__Exercise prompt__
Put the lines of the rows from the line with "Dizinin 2. elemanı" up to and including the line with "## Structure" into a JSON list of strings, one string per line. Skip blank lines and leave the pictures out of the answer.

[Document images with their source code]
-=-=-

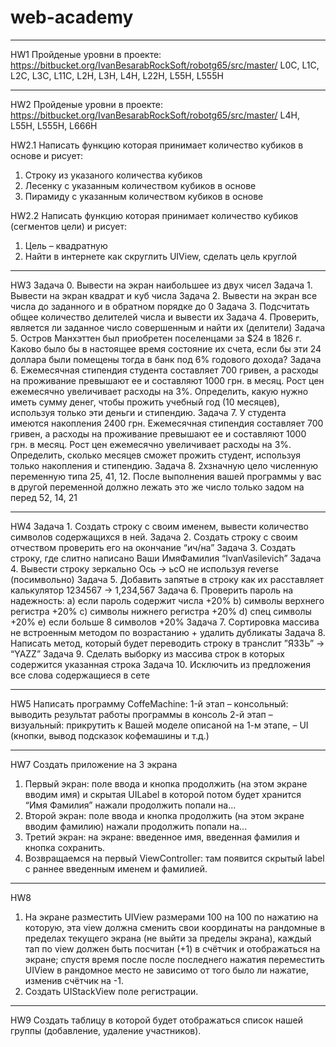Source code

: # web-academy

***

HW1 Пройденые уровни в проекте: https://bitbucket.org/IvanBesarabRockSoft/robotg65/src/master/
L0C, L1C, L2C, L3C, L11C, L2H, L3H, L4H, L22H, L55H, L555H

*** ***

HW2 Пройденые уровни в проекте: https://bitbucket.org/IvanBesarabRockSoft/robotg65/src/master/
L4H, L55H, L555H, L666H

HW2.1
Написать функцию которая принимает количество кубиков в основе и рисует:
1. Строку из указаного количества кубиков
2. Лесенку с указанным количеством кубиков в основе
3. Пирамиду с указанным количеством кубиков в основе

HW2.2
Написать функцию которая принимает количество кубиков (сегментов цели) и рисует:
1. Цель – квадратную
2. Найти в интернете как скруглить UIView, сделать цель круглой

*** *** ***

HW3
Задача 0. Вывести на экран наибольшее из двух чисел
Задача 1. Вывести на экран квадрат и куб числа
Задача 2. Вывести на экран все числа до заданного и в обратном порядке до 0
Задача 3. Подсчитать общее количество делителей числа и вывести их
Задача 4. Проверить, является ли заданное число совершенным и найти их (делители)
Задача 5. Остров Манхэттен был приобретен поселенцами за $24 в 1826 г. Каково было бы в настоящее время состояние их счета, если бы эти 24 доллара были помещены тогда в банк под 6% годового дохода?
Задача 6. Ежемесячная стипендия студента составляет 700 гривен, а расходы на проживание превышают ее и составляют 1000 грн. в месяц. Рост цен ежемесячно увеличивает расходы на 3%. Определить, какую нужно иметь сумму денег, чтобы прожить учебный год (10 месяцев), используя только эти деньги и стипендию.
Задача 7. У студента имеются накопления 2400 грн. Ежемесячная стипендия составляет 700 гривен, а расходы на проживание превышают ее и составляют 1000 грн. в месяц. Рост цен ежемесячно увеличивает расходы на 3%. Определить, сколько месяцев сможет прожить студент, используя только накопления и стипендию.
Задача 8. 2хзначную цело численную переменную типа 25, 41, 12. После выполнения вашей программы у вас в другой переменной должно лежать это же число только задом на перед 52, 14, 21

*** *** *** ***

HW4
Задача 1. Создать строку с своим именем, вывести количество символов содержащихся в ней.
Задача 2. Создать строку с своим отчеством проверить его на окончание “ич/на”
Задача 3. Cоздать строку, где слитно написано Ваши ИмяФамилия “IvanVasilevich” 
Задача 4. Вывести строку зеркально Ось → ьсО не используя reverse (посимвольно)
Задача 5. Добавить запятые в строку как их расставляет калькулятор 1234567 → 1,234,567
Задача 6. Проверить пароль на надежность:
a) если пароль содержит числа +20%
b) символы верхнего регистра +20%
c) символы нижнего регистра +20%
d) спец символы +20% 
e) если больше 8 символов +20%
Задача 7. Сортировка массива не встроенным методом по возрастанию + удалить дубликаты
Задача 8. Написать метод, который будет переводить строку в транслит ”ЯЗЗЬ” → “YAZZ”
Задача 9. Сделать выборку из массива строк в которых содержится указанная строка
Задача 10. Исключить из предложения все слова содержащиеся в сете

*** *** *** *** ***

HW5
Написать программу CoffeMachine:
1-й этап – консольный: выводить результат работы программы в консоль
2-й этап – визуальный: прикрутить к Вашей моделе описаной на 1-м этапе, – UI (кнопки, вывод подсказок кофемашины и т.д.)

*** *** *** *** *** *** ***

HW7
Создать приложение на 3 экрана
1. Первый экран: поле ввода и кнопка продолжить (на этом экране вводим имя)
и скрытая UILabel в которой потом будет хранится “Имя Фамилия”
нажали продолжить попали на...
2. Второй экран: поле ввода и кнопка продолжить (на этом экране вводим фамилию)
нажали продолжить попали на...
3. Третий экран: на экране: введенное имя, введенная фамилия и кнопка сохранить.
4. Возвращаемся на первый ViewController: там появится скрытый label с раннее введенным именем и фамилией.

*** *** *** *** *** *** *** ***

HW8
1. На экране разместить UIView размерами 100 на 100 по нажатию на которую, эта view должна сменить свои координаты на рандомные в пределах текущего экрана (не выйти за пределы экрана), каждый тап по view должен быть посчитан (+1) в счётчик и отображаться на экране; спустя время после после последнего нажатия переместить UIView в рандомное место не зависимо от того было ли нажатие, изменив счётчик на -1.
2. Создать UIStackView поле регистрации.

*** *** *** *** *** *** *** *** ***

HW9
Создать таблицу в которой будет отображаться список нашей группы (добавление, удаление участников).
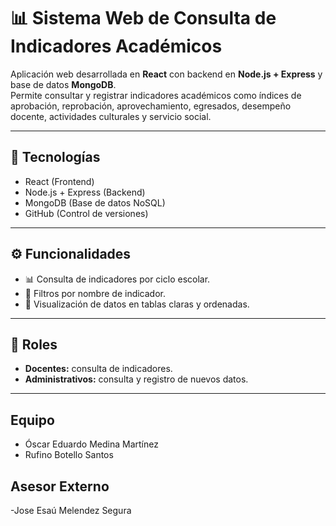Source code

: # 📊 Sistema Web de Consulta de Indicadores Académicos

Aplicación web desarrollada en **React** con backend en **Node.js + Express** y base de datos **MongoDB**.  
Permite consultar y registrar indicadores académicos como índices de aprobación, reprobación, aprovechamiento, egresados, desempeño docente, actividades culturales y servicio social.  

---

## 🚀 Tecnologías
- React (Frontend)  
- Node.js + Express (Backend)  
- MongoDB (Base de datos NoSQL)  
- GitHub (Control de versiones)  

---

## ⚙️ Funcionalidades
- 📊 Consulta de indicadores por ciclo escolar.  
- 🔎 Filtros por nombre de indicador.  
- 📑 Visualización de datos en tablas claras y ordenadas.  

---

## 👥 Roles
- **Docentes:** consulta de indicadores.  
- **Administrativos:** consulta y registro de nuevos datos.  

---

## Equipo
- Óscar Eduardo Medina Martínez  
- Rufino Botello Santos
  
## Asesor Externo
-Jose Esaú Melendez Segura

-=-=-

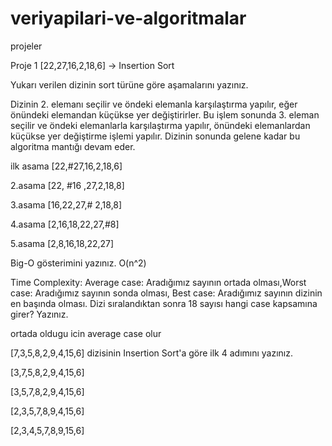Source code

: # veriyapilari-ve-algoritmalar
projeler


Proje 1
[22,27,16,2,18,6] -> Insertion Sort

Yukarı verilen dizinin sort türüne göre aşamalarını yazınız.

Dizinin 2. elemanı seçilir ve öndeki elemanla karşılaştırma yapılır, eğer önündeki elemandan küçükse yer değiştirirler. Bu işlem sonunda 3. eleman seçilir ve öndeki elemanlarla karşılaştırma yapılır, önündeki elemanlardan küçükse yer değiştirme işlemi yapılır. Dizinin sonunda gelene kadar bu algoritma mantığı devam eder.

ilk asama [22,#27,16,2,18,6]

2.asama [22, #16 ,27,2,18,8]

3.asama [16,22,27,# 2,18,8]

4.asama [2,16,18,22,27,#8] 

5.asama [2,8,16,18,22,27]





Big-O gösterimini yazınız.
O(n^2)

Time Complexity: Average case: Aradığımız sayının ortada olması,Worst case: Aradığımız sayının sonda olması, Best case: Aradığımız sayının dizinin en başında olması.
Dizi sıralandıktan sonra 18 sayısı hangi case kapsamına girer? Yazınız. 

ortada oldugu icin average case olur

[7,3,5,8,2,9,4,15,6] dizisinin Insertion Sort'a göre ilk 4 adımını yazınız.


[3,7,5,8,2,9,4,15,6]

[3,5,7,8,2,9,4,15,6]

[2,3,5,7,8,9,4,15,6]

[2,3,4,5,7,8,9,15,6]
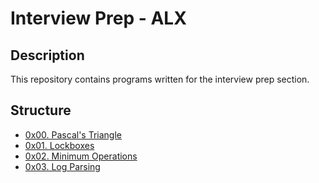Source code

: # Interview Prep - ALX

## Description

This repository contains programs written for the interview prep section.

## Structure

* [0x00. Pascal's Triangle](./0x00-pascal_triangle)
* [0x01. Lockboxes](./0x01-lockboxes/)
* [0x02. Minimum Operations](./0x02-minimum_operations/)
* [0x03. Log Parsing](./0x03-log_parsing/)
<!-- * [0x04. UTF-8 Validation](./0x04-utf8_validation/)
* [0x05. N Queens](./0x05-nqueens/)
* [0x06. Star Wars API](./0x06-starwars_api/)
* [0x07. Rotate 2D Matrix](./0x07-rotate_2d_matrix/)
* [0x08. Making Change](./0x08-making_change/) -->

-=-=-

__Answer for the task__
[
  "Dizinin 2. elemanı seçilir ve öndeki elemanla karşılaştırma yapılır, eğer önündeki elemandan küçükse yer değiştirirler. Bu işlem sonunda 3. eleman seçilir ve öndeki elemanlarla karşılaştırma yapılır, önündeki elemanlardan küçükse yer değiştirme işlemi yapılır. Dizinin sonunda gelene kadar bu algoritma mantığı devam eder.",
  "ilk asama [22,#27,16,2,18,6]",
  "2.asama [22, #16 ,27,2,18,8]",
  "3.asama [16,22,27,# 2,18,8]",
  "4.asama [2,16,18,22,27,#8] ",
  "5.asama [2,8,16,18,22,27]",
  "Big-O gösterimini yazınız.",
  "O(n^2)",
  "Time Complexity: Average case: Aradığımız sayının ortada olması,Worst case: Aradığımız sayının sonda olması, Best case: Aradığımız sayının dizinin en başında olması.",
  "Dizi sıralandıktan sonra 18 sayısı hangi case kapsamına girer? Yazınız. ",
  "ortada oldugu icin average case olur",
  "[7,3,5,8,2,9,4,15,6] dizisinin Insertion Sort'a göre ilk 4 adımını yazınız.",
  "[3,7,5,8,2,9,4,15,6]",
  "[3,5,7,8,2,9,4,15,6]",
  "[2,3,5,7,8,9,4,15,6]",
  "[2,3,4,5,7,8,9,15,6]",
  "Source code",
  ": # Interview Prep - ALX",
  "## Description",
  "This repository contains programs written for the interview prep section.",
  "## Structure"
]